--- Data to examine ---

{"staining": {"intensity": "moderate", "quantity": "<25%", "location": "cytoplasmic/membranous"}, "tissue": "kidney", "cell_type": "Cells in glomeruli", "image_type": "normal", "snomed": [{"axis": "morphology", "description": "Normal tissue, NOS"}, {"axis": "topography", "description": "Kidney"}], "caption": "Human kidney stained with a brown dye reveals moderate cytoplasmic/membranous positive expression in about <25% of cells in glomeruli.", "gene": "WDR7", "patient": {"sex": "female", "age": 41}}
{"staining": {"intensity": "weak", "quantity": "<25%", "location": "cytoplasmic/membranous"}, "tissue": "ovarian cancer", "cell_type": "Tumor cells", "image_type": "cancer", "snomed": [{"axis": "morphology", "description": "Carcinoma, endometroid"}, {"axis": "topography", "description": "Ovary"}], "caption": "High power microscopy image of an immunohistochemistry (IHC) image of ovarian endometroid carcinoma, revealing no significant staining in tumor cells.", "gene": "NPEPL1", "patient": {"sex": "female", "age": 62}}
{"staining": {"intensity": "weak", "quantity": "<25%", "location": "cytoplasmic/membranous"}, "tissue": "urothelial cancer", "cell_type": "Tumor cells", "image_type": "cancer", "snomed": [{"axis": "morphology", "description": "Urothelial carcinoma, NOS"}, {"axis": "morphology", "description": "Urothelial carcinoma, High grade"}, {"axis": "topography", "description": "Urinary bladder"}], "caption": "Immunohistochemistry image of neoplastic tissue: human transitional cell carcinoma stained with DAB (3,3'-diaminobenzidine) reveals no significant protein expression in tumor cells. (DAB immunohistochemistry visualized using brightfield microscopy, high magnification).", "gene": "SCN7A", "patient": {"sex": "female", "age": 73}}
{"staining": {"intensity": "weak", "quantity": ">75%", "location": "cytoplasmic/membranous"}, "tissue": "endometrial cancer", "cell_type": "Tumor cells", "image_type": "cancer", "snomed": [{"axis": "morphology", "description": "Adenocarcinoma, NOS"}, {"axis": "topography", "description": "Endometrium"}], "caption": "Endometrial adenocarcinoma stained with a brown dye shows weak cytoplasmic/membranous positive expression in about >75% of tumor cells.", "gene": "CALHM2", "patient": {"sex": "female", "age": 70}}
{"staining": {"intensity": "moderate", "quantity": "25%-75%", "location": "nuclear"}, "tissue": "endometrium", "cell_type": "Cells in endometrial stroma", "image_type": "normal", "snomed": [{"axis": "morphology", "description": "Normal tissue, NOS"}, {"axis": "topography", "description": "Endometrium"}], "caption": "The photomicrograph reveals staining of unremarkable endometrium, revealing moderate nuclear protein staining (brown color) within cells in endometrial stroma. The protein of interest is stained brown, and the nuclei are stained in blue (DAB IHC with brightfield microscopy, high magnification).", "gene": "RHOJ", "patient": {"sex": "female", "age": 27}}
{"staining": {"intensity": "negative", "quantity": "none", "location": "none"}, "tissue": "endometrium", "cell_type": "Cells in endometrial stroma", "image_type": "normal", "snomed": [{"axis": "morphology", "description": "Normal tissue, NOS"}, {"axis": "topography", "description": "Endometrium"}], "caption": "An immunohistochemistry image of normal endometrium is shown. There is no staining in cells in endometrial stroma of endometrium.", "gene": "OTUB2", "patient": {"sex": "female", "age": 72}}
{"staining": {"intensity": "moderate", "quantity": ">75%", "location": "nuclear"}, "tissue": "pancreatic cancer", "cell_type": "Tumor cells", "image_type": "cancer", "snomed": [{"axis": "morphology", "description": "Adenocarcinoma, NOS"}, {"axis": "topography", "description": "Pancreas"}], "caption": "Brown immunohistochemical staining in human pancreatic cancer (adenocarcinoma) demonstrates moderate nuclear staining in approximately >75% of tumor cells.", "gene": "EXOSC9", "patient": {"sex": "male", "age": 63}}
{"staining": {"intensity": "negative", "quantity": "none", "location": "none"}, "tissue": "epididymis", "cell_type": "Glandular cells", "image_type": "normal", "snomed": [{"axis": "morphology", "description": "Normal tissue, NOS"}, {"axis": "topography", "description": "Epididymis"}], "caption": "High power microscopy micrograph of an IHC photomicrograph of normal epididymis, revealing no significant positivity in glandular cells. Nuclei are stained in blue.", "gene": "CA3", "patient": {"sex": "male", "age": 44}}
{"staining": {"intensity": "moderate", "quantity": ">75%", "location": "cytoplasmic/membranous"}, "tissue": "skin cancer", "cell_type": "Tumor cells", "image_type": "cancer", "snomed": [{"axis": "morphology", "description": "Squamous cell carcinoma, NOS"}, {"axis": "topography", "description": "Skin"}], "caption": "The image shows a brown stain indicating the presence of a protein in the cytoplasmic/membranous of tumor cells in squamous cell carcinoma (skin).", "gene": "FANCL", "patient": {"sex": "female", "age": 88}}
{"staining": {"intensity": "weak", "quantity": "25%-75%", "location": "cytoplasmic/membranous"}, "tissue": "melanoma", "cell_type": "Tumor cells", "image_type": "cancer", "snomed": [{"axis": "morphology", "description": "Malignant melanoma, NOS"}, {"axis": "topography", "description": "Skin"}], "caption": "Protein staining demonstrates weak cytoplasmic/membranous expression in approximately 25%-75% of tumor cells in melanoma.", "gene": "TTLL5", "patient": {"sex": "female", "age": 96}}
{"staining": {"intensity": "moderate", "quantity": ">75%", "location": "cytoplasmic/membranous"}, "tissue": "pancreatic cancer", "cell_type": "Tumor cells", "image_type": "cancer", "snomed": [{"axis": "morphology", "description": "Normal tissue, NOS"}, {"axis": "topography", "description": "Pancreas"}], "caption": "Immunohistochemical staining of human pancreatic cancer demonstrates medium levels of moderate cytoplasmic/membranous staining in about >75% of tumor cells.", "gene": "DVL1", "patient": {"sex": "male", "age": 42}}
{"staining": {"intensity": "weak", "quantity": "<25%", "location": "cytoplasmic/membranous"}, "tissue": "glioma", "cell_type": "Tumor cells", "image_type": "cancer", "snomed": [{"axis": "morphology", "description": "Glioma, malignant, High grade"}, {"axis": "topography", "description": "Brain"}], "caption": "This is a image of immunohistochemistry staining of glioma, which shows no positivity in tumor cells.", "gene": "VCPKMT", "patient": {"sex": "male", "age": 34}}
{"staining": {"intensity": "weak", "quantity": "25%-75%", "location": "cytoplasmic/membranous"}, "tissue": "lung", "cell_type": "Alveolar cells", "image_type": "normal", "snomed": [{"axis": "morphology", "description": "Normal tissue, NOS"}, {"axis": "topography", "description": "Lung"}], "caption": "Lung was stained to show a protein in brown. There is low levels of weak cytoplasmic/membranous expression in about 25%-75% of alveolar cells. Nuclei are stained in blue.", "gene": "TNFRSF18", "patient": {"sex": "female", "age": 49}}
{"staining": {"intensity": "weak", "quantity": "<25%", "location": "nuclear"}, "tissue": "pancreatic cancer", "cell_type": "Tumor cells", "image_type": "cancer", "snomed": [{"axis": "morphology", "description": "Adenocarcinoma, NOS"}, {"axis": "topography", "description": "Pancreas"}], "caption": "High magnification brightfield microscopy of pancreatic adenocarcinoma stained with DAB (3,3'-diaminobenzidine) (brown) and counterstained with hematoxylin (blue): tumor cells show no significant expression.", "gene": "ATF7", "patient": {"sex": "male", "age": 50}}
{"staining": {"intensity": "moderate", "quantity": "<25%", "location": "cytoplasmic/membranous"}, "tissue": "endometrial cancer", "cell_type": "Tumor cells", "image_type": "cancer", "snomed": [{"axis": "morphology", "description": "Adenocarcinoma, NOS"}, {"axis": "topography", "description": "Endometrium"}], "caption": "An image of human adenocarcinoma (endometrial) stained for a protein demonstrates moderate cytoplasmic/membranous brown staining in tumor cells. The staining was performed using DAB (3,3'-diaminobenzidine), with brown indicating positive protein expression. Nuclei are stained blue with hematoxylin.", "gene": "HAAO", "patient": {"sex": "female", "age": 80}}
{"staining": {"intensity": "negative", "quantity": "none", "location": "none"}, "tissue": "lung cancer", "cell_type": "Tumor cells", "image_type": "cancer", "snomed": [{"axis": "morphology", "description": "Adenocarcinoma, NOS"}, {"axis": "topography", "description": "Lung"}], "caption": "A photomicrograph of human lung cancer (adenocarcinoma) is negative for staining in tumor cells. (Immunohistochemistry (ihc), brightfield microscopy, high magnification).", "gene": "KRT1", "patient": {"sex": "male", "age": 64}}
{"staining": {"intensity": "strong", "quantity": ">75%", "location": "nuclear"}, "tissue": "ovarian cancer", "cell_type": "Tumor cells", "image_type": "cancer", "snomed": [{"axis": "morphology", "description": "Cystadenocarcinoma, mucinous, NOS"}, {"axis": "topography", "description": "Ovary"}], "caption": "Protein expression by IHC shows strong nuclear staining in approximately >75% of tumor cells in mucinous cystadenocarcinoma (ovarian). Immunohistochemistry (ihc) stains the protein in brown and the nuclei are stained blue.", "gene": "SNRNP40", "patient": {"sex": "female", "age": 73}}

---

• Instructions for the task
When you reach the line that contains "image of neoplastic", stop; that line and every line before it, from the very first line of the data, should be restated word for word.

• Response to the task
{"staining": {"intensity": "moderate", "quantity": "<25%", "location": "cytoplasmic/membranous"}, "tissue": "kidney", "cell_type": "Cells in glomeruli", "image_type": "normal", "snomed": [{"axis": "morphology", "description": "Normal tissue, NOS"}, {"axis": "topography", "description": "Kidney"}], "caption": "Human kidney stained with a brown dye reveals moderate cytoplasmic/membranous positive expression in about <25% of cells in glomeruli.", "gene": "WDR7", "patient": {"sex": "female", "age": 41}}
{"staining": {"intensity": "weak", "quantity": "<25%", "location": "cytoplasmic/membranous"}, "tissue": "ovarian cancer", "cell_type": "Tumor cells", "image_type": "cancer", "snomed": [{"axis": "morphology", "description": "Carcinoma, endometroid"}, {"axis": "topography", "description": "Ovary"}], "caption": "High power microscopy image of an immunohistochemistry (IHC) image of ovarian endometroid carcinoma, revealing no significant staining in tumor cells.", "gene": "NPEPL1", "patient": {"sex": "female", "age": 62}}
{"staining": {"intensity": "weak", "quantity": "<25%", "location": "cytoplasmic/membranous"}, "tissue": "urothelial cancer", "cell_type": "Tumor cells", "image_type": "cancer", "snomed": [{"axis": "morphology", "description": "Urothelial carcinoma, NOS"}, {"axis": "morphology", "description": "Urothelial carcinoma, High grade"}, {"axis": "topography", "description": "Urinary bladder"}], "caption": "Immunohistochemistry image of neoplastic tissue: human transitional cell carcinoma stained with DAB (3,3'-diaminobenzidine) reveals no significant protein expression in tumor cells. (DAB immunohistochemistry visualized using brightfield microscopy, high magnification).", "gene": "SCN7A", "patient": {"sex": "female", "age": 73}}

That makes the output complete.